# [Task to complete]
Answer these questions using the JIT backend description.
(a) What is the one change the JIT backend currently makes to the machine code Clang gives it?
(b) How many bytes long is the sequence Clang gives for _GUARD_NOS_NULL, and how many bytes long is the sequence that is wanted?
(c) Which Clang option is used to compile to assembly?

-
-
Notifications
You must be signed in to change notification settings - Fork 33.2k
Description
Currently, our JIT backend mostly just takes the machine code that Clang gives us, and emits it without modification. The one exception to this is removing zero-length jumps to the next uop at the end of each blob of machine code, which is both fragile and extremely limited in what it can do.
For example, consider _GUARD_NOS_NULL
. This is the (16-byte) sequence that Clang gives us:
cmpq $0x1, -0x10(%r13)
je _JIT_CONTINUE
jmp _JIT_JUMP_TARGET
And this is the (11-byte) sequence we want:
cmpq $0x1, -0x10(%r13)
jne _JIT_JUMP_TARGET
We should do a bit more here, and doing more is a lot easier if we're modifying textual assembly at build time. Thankfully, this is pretty straightforward: we just compile to assembly using Clang (-S
), modify it, and finish compiling using Clang again.

# [Dataset excerpts]

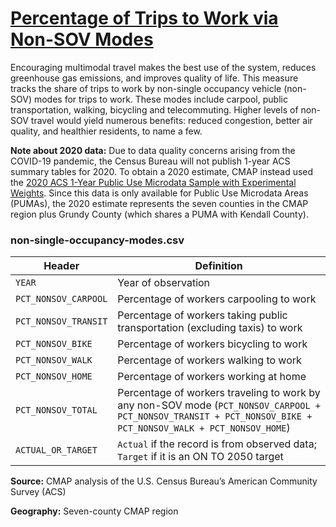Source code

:# [Percentage of Trips to Work via Non-SOV Modes](https://www.cmap.illinois.gov/2050/indicators/non-single-occupancy-modes)

Encouraging multimodal travel makes the best use of the system, reduces greenhouse gas emissions, and improves quality of life. This measure tracks the share of trips to work by non-single occupancy vehicle (non-SOV) modes for trips to work. These modes include carpool, public transportation, walking, bicycling and telecommuting. Higher levels of non-SOV travel would yield numerous benefits: reduced congestion, better air quality, and healthier residents, to name a few.

**Note about 2020 data:** Due to data quality concerns arising from the COVID-19 pandemic, the Census Bureau will not publish 1-year ACS summary tables for 2020. To obtain a 2020 estimate, CMAP instead used the [2020 ACS 1-Year Public Use Microdata Sample with Experimental Weights](https://www.census.gov/programs-surveys/acs/data/experimental-data/2020-1-year-pums.html). Since this data is only available for Public Use Microdata Areas (PUMAs), the 2020 estimate represents the seven counties in the CMAP region plus Grundy County (which shares a PUMA with Kendall County).

### non-single-occupancy-modes.csv

Header | Definition
-------|-----------
`YEAR` | Year of observation
`PCT_NONSOV_CARPOOL` | Percentage of workers carpooling to work
`PCT_NONSOV_TRANSIT` | Percentage of workers taking public transportation (excluding taxis) to work
`PCT_NONSOV_BIKE` | Percentage of workers bicycling to work
`PCT_NONSOV_WALK` | Percentage of workers walking to work
`PCT_NONSOV_HOME` | Percentage of workers working at home
`PCT_NONSOV_TOTAL` | Percentage of workers traveling to work by any non-SOV mode (`PCT_NONSOV_CARPOOL + PCT_NONSOV_TRANSIT + PCT_NONSOV_BIKE + PCT_NONSOV_WALK + PCT_NONSOV_HOME`)
`ACTUAL_OR_TARGET` | `Actual` if the record is from observed data; `Target` if it is an ON TO 2050 target

**Source:** CMAP analysis of the U.S. Census Bureau’s American Community Survey (ACS)

**Geography:** Seven-county CMAP region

# [Written solution]
(a) It removes zero-length jumps to the next uop at the end of each blob of machine code.
(b) Clang's sequence is 16 bytes, and the wanted sequence is 11 bytes.
(c) -S